The internet is an endless mine field of internet frauds, tens of thousands of lost souls lying about who they are just so they can be somebody’s hero, pretending to be and do things they will never achieve because they’re more frightened than the people they show off to.

And the ritual goes on every day, friend requests and people dumping friends and making friends with people they’ll never meet and flirting online with their fake pictures and their heavily guarded personal information.

Yeah, I think about Mona all the time because there’s an endless line of unhappy people who can’t see any sunlight in the darkness of their monitor screens, so they have to become someone else. Mona with her gray hair and glasses, the burnt out party animal who ended her last days conning young hipsters on the internet and feeling she had the last laugh. It makes me sad to think that there are people who think there’s some payback because the disguise only amplifies the loneliness.

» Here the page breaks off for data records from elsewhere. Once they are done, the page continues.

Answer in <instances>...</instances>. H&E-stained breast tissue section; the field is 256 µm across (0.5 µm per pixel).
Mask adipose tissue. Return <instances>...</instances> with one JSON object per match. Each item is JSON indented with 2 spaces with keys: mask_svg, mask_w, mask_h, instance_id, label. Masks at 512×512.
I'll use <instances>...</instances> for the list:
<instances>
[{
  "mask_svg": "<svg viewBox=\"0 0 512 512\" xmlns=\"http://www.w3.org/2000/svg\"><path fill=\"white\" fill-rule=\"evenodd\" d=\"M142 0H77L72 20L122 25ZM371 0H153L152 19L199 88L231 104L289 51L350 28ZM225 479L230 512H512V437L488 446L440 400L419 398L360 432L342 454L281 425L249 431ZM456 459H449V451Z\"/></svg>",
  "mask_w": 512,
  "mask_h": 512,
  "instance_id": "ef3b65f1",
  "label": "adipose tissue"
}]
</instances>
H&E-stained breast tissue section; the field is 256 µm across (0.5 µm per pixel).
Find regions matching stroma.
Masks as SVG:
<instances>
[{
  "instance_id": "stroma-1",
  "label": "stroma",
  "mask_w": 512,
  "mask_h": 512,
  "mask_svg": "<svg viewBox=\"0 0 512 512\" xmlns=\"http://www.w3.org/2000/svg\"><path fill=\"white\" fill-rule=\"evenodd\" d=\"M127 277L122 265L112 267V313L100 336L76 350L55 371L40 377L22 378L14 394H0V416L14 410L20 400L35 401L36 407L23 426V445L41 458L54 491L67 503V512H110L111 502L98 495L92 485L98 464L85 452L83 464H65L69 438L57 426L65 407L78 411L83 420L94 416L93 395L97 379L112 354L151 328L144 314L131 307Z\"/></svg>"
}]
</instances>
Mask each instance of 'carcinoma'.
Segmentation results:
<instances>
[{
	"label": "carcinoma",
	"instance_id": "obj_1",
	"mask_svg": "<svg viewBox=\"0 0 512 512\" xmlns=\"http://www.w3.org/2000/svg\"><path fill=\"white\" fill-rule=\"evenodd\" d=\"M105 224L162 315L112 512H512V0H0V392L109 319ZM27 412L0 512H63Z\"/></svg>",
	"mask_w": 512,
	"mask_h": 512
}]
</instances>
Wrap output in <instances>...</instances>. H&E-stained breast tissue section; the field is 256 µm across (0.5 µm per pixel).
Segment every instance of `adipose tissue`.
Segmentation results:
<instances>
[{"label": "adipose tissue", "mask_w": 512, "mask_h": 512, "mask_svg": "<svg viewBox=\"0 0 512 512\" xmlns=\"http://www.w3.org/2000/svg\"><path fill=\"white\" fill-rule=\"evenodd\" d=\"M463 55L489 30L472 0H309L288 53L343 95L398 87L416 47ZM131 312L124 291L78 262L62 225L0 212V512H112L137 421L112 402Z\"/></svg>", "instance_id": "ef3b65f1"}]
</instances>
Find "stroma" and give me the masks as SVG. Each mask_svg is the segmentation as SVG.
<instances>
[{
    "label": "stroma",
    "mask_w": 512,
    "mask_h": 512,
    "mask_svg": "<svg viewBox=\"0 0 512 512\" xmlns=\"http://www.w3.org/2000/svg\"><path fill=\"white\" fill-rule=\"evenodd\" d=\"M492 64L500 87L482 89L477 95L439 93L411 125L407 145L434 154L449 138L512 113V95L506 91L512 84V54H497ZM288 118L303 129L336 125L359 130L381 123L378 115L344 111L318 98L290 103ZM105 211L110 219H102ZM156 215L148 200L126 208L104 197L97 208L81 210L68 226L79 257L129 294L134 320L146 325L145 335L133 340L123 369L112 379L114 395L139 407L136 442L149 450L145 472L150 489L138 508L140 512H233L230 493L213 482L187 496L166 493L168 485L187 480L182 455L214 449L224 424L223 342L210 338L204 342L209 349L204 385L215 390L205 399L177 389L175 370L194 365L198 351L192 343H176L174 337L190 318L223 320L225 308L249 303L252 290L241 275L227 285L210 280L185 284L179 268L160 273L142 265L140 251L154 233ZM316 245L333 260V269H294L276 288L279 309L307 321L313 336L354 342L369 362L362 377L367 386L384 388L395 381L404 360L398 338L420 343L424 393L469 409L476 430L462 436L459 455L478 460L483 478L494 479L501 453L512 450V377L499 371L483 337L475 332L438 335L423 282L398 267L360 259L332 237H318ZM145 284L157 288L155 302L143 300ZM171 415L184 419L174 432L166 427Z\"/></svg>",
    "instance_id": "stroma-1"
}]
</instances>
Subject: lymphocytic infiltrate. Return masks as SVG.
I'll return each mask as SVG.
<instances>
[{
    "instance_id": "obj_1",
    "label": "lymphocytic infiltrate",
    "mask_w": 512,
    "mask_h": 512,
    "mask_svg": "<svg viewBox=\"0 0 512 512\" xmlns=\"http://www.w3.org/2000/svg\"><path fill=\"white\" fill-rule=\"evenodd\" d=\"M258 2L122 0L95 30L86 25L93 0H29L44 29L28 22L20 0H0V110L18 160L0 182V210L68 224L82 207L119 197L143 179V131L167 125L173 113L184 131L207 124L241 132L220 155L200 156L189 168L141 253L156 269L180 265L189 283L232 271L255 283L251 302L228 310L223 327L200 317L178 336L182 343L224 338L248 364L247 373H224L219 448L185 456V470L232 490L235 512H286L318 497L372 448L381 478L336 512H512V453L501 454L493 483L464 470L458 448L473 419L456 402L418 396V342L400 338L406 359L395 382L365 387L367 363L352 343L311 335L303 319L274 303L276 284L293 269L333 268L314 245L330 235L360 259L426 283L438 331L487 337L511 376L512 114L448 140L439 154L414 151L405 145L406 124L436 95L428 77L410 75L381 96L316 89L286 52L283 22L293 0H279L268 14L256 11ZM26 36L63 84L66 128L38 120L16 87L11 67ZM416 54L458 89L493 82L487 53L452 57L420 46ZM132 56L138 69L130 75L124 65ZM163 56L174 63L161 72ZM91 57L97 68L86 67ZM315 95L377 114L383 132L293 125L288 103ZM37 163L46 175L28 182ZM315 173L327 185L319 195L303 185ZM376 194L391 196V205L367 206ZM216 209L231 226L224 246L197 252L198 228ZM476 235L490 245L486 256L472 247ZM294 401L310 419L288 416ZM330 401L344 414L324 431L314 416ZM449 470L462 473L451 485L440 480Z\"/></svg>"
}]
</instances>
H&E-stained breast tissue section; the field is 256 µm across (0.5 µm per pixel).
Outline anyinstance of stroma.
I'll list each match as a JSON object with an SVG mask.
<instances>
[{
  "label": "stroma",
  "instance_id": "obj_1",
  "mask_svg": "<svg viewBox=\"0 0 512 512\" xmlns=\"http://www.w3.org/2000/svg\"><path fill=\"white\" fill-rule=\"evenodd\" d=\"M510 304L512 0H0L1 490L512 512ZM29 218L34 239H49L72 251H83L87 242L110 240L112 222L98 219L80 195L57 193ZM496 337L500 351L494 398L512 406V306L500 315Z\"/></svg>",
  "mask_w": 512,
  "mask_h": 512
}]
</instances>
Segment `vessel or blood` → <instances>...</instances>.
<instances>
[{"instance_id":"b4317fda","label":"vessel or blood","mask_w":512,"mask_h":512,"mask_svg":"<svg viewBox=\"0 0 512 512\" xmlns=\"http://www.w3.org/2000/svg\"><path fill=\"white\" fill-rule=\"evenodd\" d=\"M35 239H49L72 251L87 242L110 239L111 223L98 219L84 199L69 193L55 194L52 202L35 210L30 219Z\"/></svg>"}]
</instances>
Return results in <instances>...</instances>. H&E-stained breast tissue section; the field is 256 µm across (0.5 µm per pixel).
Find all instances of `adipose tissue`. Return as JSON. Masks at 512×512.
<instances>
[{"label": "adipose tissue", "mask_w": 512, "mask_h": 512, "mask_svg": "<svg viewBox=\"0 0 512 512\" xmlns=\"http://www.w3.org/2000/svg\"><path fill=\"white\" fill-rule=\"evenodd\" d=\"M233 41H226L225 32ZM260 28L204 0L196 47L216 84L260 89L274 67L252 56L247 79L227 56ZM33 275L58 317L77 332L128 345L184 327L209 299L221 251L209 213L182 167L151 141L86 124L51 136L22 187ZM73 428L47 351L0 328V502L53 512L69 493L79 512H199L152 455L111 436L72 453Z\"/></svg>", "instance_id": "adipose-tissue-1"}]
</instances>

The information superhighway is littered with roadkill, people who need to con every day just to score points and seek acceptance, resulting in a virtual Tower of Babel where thousands all speak to each other in different languages, never listening to the other person with the outcome being complete chaos of hellish proportions. Have fun with your social networks, everybody, but just remember that it’s all just a bad dream. Just like Mona.

P.S. Blurt.com is still up and running, with their patented tagline: REAL REVIEWS, REAL PEOPLE.